Thinking, small, fast and new – Lessons form crises past

mini

History tells us that a British constitutional crisis can be an inspiration. No, I’m not talking about Brexit but the Suez crisis.

On 29 October 1956, Israel invaded the Egyptian Sinai and began what is known as the Suez Crisis, or the Second Arab-Israeli War. The Israelis were soon joined by the British and the French. The aims for the three allied countries were to regain control of the Suez Canal and to remove Egyptian President Gamal Abdel Nasser, who had recently nationalized the canal.

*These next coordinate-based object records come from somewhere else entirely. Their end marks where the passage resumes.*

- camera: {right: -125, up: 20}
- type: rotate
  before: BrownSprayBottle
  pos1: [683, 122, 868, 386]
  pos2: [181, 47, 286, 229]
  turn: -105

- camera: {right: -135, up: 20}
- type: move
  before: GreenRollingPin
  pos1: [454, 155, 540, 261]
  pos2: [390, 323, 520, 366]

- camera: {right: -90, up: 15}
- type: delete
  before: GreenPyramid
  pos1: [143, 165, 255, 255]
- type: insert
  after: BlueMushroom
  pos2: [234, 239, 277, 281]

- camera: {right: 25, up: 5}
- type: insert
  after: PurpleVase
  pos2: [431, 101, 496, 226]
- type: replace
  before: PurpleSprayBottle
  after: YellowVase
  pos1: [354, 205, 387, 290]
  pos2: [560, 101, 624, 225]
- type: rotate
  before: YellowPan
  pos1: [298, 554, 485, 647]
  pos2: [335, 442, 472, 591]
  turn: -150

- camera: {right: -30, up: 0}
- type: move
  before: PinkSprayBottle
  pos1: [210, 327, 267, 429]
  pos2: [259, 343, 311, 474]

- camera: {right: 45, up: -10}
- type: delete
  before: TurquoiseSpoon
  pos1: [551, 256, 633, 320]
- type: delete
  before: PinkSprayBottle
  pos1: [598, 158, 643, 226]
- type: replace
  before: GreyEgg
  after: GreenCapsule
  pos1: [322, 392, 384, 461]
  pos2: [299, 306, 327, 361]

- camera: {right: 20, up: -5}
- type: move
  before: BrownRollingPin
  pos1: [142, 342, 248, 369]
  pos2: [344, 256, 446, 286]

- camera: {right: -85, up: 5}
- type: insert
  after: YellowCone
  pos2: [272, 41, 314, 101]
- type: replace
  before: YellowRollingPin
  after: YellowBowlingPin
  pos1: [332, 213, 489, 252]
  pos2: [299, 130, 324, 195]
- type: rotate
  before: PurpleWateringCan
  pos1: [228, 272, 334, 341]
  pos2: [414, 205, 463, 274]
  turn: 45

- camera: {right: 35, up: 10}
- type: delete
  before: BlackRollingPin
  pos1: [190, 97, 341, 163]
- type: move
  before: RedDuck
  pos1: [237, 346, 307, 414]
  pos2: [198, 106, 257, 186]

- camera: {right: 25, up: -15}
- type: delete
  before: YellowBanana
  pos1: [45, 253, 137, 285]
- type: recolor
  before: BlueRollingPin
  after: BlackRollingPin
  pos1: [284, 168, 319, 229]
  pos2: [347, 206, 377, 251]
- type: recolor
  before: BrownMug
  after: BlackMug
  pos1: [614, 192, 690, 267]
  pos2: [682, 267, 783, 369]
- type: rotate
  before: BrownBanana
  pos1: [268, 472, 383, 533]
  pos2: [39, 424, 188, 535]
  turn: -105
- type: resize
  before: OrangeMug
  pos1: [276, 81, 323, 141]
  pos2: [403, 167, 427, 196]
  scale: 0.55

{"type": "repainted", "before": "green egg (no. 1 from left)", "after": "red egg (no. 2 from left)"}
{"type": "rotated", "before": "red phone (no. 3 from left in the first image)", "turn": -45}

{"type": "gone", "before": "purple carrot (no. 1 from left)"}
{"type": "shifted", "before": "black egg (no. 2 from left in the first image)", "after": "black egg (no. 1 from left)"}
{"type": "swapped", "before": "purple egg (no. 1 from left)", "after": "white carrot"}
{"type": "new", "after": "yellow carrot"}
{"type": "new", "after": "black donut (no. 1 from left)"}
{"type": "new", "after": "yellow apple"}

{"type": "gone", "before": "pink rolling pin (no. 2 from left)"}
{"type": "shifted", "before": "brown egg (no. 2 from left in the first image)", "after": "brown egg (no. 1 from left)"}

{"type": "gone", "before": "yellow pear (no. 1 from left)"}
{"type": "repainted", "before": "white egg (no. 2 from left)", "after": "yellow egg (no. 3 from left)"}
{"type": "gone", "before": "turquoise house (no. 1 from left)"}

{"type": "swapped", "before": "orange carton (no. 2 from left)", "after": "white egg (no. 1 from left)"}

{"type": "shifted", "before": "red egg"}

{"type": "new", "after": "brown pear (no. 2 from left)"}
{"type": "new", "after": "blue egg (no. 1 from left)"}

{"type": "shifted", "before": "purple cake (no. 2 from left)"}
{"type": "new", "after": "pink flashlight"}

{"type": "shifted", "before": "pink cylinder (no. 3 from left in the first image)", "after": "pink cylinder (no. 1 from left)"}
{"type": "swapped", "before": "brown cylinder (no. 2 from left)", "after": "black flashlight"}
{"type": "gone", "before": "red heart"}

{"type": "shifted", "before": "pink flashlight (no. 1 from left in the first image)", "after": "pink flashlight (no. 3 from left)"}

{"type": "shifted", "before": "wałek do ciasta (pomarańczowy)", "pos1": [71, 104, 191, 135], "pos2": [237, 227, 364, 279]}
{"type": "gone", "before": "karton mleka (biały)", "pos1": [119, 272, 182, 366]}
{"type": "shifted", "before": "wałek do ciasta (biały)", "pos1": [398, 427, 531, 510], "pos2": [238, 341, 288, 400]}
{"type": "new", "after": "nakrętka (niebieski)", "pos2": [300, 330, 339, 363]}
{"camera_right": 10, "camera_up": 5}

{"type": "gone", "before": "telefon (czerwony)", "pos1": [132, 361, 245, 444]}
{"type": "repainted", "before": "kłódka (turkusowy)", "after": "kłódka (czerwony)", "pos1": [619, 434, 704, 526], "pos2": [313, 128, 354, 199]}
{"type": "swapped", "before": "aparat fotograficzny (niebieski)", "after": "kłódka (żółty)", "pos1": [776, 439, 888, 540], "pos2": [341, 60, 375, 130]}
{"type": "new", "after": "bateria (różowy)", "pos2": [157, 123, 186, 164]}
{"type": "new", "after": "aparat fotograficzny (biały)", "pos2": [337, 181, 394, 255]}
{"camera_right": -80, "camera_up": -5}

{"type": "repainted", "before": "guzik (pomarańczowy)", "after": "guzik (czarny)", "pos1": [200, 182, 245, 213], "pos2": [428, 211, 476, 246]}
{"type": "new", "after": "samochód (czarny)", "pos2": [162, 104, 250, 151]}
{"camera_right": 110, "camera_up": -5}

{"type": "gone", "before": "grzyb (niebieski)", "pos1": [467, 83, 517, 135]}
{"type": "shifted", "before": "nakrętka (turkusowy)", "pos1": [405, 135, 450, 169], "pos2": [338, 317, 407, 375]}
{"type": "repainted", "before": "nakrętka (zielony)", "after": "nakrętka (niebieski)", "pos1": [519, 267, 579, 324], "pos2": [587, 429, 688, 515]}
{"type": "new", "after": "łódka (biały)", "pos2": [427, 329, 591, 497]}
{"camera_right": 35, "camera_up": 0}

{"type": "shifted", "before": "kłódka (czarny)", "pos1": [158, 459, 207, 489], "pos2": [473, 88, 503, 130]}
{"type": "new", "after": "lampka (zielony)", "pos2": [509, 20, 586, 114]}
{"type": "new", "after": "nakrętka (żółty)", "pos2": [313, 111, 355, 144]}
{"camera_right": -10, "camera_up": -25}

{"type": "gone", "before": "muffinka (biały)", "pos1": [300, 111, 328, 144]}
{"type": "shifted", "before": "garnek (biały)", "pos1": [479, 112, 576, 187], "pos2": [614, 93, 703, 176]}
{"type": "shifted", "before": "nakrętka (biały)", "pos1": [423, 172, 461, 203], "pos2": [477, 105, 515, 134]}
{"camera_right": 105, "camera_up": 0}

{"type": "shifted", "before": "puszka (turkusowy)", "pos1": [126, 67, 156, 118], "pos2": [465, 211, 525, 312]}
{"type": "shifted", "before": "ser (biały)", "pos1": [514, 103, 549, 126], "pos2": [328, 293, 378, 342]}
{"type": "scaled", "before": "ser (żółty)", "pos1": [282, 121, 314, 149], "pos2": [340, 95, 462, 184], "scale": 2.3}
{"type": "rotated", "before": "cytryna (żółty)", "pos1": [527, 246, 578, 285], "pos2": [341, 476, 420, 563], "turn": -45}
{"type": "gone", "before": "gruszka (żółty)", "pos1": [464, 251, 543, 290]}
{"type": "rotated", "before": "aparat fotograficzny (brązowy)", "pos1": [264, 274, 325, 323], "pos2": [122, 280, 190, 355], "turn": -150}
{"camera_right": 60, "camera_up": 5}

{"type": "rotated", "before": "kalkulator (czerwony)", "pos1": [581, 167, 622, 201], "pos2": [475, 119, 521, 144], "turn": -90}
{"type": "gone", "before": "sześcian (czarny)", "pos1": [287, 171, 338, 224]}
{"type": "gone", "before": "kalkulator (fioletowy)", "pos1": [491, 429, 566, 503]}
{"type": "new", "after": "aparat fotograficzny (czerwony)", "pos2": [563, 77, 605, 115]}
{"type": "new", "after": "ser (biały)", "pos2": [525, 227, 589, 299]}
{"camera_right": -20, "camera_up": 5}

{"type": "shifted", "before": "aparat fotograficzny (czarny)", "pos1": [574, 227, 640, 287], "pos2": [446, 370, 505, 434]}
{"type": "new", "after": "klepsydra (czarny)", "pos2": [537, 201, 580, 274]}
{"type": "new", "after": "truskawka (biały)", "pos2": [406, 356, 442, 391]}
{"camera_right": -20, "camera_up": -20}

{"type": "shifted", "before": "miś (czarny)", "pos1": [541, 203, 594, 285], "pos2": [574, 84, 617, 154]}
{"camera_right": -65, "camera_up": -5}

As the fighting started, an international crisis developed and after a short period, a combination of political pressure and financial threats from the US, the Soviet Union and the United Nations led to a withdrawal by the three invaders.

The episode humiliated the UK and France and strengthened Nasser. The British Prime Minister, Anthony Eden, resigned.

Another side effect of the crisis had been a reduction in the supply of petrol to the UK, which in turn had led to the Government introducing petrol rationing.

It was this rationing that was the spur, the inspiration that drove the rapid development of the car we know today as the Mini.

Alexander Issigonis was a former racing driver who became a successful engineer and designer. He had worked for Humber, Austin and Morris Motors Ltd when in 1955 he was recruited by British Motor Corporation’s chairman Sir Leonard Lord, to design a new range of three cars. The XC (experimental car) code names assigned for the new cars were XC/9001, for a large comfortable car, XC/9002, for a medium-sized family car, and XC/9003, for a small-town car.

During 1956 Issigonis had concentrated on the larger two cars, going as far as producing several prototypes.

However, at the end of 1956, following the introduction of the fuel rationing that had been brought about by the Suez Crisis, Issigonis was ordered by Lord to focus on and bring the smaller car, XC/9003, to production as quickly as possible.

As early 1957, prototypes were running, and in August 1959 the car was launched as the Morris Mini Minor and the Austin Seven. (It wouldn’t be until 1961 that it would be renamed the Austin Mini, and eight more years before the Mini became a marque in its own right.

mini design 2

 

Issigonis and his team were incredibly innovative with their design, introducing a space-saving transverse engine front-wheel drive layout, which allowed 80% of the area of the car’s floorpan to be used for passengers and luggage, so helping give the car its compact size and good fuel efficiency. It was an approach that would influence a generation of car makers.

The car was an immediate and huge success and went onto become an icon of 1960s British popular culture, not least for a starring role in the 1969 film, ‘The Italian Job’.

This same speed, ingenuity and innovative thinking, the repurposing and redirecting of energies are things we are seeing at the moment in how companies respond to help the Government and the people in the midst of tis COVID crisis.

In the longer-term organizations, brands and marketers need to think how they harness these attributes to develop new products and services for a world recovering from a pandemic and facing a recession.

We need ideas that will help give employment to people made redundant or furloughed, to make profits to help repay the national debt and rebuild pension funds, not just line the pockets of the very rich.

It will however be in a big challenge as nobody really knows how the world will change and the innovations will need to take account of the needs of that other crisis – climate change.